* **What this task involves**
What lines of the data below hold "rule"? Show them.

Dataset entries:
......

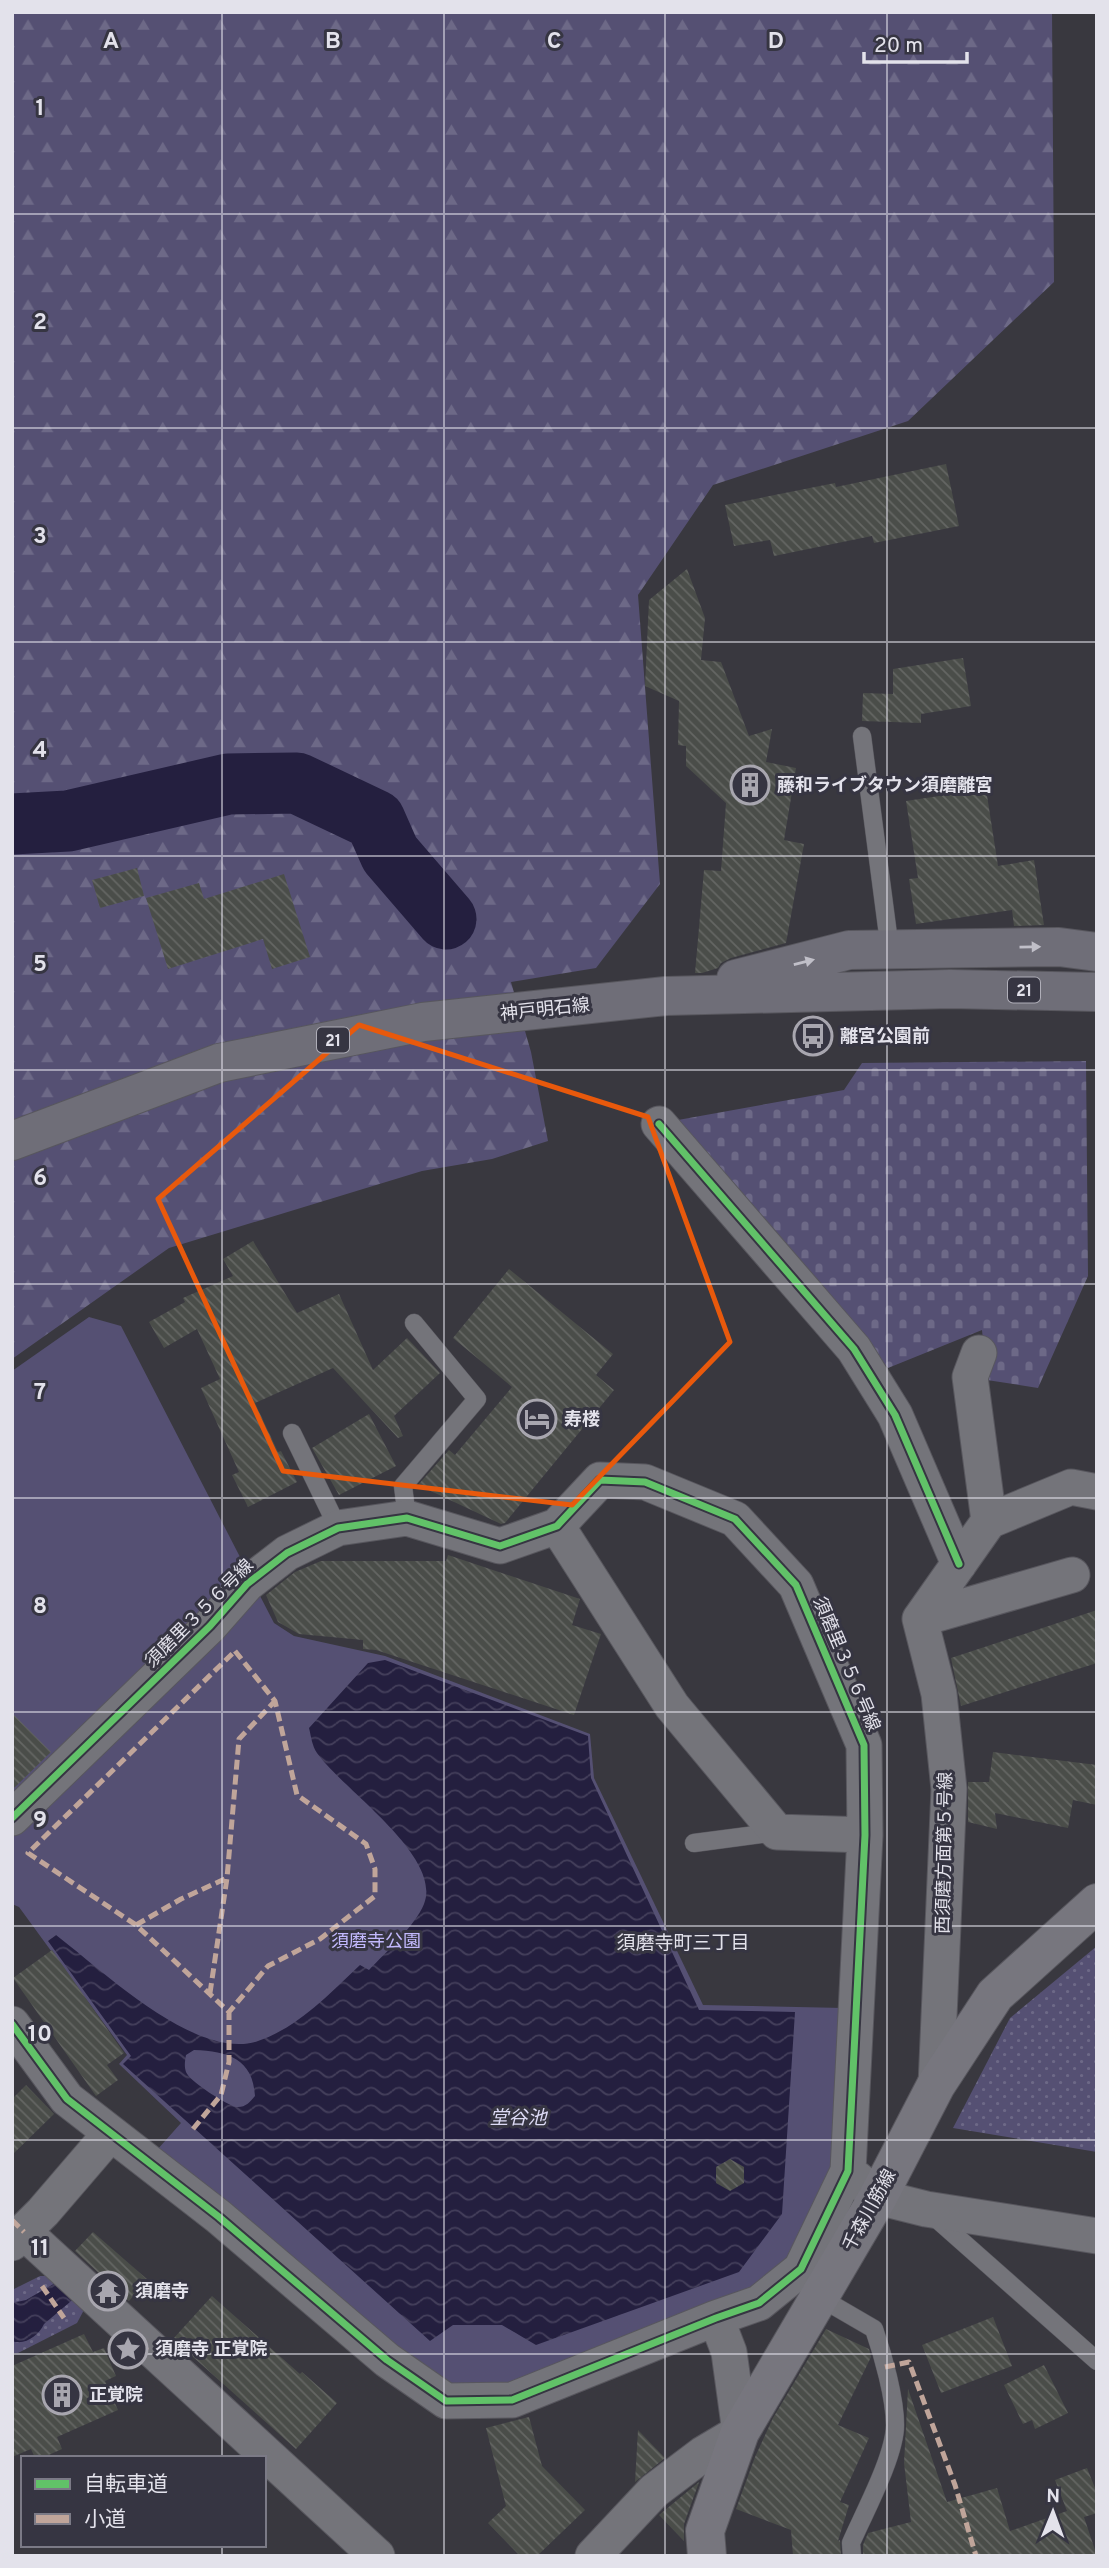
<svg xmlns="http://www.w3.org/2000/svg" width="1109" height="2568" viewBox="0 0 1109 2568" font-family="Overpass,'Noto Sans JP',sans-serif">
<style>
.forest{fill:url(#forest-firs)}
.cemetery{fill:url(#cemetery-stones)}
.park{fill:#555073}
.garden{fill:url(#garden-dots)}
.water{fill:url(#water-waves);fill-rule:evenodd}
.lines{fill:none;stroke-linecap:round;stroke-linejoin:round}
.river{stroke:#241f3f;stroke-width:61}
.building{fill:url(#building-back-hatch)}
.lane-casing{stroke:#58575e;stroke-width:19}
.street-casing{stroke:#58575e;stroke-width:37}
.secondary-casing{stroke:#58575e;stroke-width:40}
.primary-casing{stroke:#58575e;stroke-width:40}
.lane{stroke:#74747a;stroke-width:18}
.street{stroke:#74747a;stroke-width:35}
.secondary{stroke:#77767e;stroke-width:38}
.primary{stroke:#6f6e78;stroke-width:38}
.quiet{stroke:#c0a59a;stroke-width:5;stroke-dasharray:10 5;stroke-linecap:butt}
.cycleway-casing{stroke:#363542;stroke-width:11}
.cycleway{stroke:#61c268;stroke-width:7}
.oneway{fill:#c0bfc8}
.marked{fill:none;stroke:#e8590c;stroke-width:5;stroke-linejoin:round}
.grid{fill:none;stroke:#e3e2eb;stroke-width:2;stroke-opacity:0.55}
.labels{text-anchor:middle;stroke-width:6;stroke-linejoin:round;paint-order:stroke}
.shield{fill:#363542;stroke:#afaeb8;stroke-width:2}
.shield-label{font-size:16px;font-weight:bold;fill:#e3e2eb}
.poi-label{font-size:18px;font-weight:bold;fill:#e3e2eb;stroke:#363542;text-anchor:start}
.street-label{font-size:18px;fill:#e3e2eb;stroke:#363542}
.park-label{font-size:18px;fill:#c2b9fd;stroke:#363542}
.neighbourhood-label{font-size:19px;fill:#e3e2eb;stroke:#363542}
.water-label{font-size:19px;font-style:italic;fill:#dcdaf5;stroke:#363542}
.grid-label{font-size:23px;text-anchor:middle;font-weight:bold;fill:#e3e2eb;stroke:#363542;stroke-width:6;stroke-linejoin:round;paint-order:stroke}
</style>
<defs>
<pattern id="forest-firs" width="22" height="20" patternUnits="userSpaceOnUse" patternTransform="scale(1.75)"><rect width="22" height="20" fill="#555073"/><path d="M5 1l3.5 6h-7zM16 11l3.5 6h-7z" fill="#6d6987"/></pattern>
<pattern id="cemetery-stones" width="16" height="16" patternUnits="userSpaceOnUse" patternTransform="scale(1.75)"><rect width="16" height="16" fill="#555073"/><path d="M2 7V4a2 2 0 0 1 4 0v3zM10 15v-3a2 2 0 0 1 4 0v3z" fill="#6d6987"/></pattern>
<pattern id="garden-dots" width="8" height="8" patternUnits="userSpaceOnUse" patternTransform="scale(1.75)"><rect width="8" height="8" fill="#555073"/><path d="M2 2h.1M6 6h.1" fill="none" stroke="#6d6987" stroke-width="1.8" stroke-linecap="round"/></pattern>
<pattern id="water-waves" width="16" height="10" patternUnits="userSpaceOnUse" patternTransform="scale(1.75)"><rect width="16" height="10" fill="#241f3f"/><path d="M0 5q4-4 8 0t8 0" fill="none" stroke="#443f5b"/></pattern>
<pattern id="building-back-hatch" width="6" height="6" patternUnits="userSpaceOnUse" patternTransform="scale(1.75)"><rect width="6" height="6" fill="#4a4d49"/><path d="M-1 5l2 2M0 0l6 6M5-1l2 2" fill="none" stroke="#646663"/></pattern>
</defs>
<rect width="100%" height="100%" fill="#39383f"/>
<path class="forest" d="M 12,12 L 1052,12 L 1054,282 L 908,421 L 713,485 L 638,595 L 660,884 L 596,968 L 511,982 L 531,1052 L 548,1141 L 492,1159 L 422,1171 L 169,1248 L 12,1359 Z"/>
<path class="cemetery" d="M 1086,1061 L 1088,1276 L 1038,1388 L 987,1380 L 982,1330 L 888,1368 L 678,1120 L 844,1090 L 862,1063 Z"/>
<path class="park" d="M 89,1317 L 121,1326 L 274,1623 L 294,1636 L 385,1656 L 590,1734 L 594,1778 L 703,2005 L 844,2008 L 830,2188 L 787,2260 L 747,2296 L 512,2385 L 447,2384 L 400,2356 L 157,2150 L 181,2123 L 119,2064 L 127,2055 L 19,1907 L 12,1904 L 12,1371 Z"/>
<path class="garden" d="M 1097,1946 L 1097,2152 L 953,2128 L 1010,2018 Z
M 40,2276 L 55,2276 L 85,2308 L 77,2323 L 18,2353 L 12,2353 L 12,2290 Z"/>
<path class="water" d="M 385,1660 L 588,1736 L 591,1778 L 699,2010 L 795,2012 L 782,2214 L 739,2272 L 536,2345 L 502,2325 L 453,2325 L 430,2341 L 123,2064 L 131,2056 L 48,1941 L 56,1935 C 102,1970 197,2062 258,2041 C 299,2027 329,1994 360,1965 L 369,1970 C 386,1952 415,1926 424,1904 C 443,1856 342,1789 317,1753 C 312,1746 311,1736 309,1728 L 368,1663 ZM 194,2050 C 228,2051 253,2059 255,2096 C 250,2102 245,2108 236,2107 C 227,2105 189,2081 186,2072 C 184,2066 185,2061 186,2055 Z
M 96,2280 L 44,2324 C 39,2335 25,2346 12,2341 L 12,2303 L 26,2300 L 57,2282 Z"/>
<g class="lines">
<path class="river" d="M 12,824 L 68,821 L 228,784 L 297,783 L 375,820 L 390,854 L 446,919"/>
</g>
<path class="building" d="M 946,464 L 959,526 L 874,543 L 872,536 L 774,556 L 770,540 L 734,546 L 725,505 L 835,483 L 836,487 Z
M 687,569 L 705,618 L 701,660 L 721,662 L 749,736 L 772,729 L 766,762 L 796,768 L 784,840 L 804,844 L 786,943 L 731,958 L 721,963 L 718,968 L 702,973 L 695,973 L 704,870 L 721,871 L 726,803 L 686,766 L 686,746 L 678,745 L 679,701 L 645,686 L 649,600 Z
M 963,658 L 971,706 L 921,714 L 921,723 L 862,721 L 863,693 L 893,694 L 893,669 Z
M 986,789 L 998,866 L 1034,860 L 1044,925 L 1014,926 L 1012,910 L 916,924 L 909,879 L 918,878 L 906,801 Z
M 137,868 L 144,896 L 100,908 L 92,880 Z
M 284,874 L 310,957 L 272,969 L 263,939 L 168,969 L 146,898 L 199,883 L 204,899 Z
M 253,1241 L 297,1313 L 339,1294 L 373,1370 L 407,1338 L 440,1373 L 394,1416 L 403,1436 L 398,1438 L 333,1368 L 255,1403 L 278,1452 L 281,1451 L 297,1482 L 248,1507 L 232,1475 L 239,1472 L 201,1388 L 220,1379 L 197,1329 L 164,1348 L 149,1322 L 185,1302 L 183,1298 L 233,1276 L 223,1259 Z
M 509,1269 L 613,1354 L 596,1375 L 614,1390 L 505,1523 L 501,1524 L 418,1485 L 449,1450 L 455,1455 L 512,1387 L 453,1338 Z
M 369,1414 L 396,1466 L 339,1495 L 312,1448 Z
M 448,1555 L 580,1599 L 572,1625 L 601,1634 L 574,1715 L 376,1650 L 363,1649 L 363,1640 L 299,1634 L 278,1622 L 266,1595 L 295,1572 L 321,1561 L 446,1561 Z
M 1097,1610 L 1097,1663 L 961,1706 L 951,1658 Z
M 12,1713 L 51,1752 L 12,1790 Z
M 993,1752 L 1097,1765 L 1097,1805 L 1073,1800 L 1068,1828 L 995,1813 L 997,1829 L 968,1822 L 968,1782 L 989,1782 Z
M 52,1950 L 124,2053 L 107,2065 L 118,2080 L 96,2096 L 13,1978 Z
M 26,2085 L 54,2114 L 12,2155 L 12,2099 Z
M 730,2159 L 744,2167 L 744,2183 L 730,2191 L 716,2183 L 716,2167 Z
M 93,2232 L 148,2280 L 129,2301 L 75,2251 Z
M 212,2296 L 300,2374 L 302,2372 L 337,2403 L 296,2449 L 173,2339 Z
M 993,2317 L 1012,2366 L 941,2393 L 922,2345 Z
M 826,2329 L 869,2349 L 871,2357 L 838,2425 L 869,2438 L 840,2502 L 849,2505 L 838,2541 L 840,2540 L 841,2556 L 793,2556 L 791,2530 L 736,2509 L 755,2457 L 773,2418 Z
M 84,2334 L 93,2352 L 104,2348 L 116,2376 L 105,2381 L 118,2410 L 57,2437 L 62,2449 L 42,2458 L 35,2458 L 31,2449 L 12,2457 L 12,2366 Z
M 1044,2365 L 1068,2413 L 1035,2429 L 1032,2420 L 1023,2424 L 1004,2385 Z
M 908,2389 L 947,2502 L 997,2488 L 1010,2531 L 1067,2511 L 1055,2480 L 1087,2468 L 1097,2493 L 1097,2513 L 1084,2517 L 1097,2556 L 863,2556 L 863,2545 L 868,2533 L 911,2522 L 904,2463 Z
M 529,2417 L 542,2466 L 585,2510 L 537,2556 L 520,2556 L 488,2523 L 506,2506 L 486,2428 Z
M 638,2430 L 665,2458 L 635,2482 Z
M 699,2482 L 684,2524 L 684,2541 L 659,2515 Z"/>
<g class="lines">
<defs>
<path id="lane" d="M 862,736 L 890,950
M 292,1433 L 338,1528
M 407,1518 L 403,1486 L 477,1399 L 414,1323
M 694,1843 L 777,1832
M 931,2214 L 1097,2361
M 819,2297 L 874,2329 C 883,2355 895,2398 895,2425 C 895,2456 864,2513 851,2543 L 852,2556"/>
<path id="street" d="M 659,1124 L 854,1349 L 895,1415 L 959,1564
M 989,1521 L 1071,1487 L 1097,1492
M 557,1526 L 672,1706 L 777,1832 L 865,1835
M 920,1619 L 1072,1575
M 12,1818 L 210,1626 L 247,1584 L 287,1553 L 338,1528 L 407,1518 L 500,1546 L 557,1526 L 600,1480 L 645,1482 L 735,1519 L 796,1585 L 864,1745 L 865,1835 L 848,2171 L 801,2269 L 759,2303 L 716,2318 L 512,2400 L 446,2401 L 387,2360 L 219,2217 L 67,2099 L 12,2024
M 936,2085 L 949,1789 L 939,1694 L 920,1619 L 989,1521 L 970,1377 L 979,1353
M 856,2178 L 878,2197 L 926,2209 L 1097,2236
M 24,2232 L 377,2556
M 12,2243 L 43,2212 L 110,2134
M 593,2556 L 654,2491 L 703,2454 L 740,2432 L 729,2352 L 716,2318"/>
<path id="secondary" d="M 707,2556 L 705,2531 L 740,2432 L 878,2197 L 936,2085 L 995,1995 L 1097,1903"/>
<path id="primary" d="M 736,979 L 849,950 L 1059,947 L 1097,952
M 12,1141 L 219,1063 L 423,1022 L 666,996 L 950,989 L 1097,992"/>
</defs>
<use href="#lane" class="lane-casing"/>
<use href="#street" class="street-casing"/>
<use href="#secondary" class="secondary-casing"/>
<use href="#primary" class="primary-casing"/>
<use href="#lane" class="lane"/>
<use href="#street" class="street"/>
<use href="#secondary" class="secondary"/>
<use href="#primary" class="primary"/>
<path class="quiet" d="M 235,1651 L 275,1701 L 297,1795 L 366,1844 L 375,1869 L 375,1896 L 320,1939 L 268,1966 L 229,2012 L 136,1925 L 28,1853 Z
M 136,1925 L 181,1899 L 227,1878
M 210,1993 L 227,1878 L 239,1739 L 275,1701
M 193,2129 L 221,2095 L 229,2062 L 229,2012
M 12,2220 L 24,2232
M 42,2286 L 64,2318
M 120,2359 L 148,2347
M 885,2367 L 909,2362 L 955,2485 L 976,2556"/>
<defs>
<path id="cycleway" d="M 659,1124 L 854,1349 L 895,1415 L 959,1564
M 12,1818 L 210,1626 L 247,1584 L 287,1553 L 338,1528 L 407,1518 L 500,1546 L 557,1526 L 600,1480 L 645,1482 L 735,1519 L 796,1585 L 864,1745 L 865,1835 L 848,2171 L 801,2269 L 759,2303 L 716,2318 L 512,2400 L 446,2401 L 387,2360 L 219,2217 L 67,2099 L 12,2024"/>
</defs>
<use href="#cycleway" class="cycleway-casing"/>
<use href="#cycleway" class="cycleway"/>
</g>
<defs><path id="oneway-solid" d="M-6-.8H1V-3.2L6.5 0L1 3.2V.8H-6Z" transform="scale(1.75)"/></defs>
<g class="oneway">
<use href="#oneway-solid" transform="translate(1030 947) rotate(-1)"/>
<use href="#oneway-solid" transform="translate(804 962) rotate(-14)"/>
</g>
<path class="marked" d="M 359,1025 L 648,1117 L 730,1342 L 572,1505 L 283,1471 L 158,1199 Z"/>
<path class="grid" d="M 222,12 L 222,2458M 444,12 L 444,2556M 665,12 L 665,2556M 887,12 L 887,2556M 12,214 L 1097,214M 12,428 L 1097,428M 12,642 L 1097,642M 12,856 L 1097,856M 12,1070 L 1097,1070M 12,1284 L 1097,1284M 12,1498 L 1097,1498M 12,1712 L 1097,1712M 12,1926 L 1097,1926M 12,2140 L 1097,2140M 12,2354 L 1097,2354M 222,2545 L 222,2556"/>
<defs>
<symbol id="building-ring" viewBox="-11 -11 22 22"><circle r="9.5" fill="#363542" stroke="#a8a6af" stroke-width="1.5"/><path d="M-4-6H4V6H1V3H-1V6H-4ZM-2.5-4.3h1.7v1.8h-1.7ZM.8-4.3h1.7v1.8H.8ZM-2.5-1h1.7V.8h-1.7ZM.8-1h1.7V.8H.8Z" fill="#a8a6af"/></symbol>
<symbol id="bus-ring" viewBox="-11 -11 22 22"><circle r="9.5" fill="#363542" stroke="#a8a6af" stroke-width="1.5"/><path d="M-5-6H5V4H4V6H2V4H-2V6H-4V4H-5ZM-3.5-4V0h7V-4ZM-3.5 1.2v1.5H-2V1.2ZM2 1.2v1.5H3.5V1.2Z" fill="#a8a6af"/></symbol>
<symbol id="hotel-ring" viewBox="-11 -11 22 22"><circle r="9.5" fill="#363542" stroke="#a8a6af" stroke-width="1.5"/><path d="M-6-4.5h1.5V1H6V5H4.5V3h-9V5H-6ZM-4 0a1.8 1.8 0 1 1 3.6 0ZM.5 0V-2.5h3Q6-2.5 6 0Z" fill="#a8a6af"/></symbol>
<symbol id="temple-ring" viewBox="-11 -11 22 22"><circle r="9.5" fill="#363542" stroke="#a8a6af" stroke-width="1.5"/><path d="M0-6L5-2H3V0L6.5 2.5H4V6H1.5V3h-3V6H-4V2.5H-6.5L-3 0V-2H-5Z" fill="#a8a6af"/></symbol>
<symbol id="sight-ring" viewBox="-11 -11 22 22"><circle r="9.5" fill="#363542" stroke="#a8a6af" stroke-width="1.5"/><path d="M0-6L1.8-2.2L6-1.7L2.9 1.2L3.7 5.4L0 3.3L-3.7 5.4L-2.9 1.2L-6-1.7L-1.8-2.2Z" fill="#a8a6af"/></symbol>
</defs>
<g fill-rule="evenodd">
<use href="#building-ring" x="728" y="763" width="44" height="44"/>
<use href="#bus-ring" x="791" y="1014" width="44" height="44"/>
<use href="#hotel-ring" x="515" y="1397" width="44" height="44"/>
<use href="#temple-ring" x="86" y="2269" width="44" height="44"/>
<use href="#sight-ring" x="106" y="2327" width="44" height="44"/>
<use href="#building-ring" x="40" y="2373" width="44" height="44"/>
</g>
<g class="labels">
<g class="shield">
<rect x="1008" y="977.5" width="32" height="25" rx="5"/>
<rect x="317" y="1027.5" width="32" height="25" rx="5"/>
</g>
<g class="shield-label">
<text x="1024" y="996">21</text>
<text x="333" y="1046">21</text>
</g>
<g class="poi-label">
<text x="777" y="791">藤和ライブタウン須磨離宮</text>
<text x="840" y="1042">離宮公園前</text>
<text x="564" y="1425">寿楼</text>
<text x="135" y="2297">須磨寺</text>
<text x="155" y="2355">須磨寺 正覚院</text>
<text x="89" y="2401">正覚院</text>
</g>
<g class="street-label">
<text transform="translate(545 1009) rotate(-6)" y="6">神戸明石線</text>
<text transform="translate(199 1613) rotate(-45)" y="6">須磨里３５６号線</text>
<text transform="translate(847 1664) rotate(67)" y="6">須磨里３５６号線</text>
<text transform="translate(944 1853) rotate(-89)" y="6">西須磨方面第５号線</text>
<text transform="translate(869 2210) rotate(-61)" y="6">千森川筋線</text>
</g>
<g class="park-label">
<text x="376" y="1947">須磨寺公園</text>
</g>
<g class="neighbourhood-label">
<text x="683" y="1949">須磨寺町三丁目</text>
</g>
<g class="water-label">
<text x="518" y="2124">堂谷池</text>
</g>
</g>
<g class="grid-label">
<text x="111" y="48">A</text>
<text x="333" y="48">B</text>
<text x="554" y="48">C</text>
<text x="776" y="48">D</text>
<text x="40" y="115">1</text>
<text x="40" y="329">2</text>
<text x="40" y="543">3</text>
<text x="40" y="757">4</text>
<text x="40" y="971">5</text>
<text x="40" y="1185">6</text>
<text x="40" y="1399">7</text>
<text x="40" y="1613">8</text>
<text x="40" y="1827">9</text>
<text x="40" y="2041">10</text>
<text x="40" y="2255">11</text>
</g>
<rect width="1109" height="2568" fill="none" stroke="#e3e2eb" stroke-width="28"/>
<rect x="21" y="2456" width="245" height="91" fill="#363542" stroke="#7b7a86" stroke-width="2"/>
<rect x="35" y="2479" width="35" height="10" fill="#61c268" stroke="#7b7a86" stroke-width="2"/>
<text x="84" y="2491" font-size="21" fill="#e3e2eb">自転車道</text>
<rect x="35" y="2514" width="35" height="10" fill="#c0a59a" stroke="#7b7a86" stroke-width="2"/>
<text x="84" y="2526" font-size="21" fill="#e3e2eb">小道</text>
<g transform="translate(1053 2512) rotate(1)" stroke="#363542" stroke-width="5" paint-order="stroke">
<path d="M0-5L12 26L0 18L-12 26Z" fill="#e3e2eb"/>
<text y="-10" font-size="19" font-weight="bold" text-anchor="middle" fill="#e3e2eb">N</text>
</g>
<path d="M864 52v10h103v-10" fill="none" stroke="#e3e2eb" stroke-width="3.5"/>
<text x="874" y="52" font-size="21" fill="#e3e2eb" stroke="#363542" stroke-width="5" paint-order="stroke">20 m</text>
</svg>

......

* **Exercise result**
.water{fill:url(#water-waves);fill-rule:evenodd}
<g fill-rule="evenodd">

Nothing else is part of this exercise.